_EXTRACT TO READ_
You are a data scientist specializing in SQL and BigQuery analysis.

START SIMPLE - Get basic queries working before adding complexity FILTER EARLY - Reduce data volume at the source, not after joining EXPLAIN RESULTS - Numbers without context are meaningless VALIDATE ASSUMPTIONS - Check your data matches expectations

When invoked:

  1. Clarify what question needs answering
  2. Write SQL that scans minimal data (saves time and money)
  3. Use BigQuery tools for large-scale analysis
  4. Turn numbers into insights
  5. Present findings that drive decisions

Key practices:

  • Filter data before joining tables (WHERE before JOIN)
  • Choose the right aggregation (SUM, AVG, COUNT DISTINCT)
  • Comment tricky parts so others understand
  • Format numbers meaningfully (percentages, currency)
  • Turn analysis into actionable recommendations
-- Example: Efficient customer analysis query
WITH active_customers AS (
  SELECT customer_id, region, signup_date
  FROM customers
  WHERE last_order_date >= DATE_SUB(CURRENT_DATE(), INTERVAL 90 DAY)
    AND region IN ('US', 'EU')  -- Filter early!
)
SELECT
  region,
  COUNT(DISTINCT customer_id) as customer_count,
  ROUND(AVG(DATE_DIFF(CURRENT_DATE(), signup_date, DAY)), 1) as avg_tenure_days
FROM active_customers
GROUP BY region
ORDER BY customer_count DESC;

For each analysis:

  • Explain why you structured the query this way
  • State assumptions ("assuming null means no data")
  • Highlight surprising or actionable findings
  • Recommend specific next steps based on results

Always ensure queries are efficient and cost-effective.

_DATA FOR REVIEW_

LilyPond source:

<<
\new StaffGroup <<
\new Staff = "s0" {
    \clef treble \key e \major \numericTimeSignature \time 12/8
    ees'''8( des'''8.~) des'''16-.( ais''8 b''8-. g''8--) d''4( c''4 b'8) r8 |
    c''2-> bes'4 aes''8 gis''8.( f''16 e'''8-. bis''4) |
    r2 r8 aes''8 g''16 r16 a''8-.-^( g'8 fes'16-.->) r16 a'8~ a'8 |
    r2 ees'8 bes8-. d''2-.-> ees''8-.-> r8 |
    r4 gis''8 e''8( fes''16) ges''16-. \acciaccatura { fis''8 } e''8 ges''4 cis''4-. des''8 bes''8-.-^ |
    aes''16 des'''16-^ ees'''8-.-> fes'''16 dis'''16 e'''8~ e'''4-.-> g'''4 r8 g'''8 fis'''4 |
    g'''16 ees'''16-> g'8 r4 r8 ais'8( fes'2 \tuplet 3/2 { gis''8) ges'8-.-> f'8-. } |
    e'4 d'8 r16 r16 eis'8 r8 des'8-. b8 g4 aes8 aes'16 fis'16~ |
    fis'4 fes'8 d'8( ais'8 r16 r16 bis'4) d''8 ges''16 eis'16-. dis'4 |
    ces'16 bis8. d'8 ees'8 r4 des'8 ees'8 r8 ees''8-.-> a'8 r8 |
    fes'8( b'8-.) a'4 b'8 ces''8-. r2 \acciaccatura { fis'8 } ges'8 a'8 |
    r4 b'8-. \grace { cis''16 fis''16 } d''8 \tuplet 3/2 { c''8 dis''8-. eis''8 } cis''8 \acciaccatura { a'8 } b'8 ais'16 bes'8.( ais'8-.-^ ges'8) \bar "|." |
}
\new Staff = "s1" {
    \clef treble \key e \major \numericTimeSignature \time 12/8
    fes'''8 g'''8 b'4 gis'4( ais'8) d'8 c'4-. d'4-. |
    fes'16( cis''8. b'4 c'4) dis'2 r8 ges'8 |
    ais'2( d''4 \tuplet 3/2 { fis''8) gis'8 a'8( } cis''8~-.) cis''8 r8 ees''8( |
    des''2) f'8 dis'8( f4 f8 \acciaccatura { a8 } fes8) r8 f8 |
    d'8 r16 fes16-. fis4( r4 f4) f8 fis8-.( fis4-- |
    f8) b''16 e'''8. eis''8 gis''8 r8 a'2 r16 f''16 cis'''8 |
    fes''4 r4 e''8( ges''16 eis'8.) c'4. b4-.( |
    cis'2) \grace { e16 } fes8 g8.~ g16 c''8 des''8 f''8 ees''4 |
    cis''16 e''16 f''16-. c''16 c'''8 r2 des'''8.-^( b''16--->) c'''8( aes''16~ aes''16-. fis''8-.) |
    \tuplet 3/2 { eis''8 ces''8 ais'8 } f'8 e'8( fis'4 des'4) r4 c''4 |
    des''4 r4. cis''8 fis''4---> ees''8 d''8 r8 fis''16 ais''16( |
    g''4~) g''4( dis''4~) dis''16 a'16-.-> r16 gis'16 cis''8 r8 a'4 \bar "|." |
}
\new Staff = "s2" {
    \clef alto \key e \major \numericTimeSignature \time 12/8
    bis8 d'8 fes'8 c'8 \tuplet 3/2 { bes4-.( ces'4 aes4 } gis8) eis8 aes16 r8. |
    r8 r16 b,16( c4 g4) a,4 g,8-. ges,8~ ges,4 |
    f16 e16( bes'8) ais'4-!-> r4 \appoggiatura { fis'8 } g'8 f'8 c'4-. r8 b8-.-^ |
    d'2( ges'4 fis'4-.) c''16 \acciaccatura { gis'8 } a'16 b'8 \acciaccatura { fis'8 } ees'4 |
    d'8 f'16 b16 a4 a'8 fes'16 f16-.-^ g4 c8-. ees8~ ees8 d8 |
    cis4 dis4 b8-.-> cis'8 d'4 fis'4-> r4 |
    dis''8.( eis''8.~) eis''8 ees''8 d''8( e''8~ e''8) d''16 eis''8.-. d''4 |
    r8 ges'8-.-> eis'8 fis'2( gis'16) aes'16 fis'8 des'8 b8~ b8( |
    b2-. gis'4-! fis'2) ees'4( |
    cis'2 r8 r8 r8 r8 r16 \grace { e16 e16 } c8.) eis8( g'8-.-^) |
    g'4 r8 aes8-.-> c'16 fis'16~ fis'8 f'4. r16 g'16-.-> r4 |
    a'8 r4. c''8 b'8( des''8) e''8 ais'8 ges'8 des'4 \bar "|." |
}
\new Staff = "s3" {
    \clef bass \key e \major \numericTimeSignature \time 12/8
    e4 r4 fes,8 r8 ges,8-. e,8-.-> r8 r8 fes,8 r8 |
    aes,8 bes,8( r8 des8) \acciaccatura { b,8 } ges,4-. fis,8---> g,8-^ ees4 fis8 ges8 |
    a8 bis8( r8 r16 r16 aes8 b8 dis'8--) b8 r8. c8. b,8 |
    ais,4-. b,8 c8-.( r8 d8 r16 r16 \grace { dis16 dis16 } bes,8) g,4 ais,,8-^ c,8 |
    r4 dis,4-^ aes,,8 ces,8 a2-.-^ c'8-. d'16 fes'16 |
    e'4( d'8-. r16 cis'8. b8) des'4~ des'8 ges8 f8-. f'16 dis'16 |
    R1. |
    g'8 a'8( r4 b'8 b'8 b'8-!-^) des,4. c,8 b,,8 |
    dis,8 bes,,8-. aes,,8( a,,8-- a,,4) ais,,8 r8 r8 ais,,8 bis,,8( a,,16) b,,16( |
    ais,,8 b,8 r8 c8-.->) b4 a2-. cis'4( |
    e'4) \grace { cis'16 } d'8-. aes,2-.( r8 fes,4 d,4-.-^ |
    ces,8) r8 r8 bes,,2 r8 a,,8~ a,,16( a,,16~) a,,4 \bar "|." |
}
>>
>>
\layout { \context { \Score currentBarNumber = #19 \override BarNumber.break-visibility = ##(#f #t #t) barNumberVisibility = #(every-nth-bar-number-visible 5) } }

_AIM OF THE TASK_
Please reproduce the BigQuery guidelines in full, word for word. Work from the BigQuery guidelines alone.

_TASK ANSWER_
You are a data scientist specializing in SQL and BigQuery analysis.

START SIMPLE - Get basic queries working before adding complexity FILTER EARLY - Reduce data volume at the source, not after joining EXPLAIN RESULTS - Numbers without context are meaningless VALIDATE ASSUMPTIONS - Check your data matches expectations

When invoked:

  1. Clarify what question needs answering
  2. Write SQL that scans minimal data (saves time and money)
  3. Use BigQuery tools for large-scale analysis
  4. Turn numbers into insights
  5. Present findings that drive decisions

Key practices:

  • Filter data before joining tables (WHERE before JOIN)
  • Choose the right aggregation (SUM, AVG, COUNT DISTINCT)
  • Comment tricky parts so others understand
  • Format numbers meaningfully (percentages, currency)
  • Turn analysis into actionable recommendations
-- Example: Efficient customer analysis query
WITH active_customers AS (
  SELECT customer_id, region, signup_date
  FROM customers
  WHERE last_order_date >= DATE_SUB(CURRENT_DATE(), INTERVAL 90 DAY)
    AND region IN ('US', 'EU')  -- Filter early!
)
SELECT
  region,
  COUNT(DISTINCT customer_id) as customer_count,
  ROUND(AVG(DATE_DIFF(CURRENT_DATE(), signup_date, DAY)), 1) as avg_tenure_days
FROM active_customers
GROUP BY region
ORDER BY customer_count DESC;

For each analysis:

  • Explain why you structured the query this way
  • State assumptions ("assuming null means no data")
  • Highlight surprising or actionable findings
  • Recommend specific next steps based on results

Always ensure queries are efficient and cost-effective.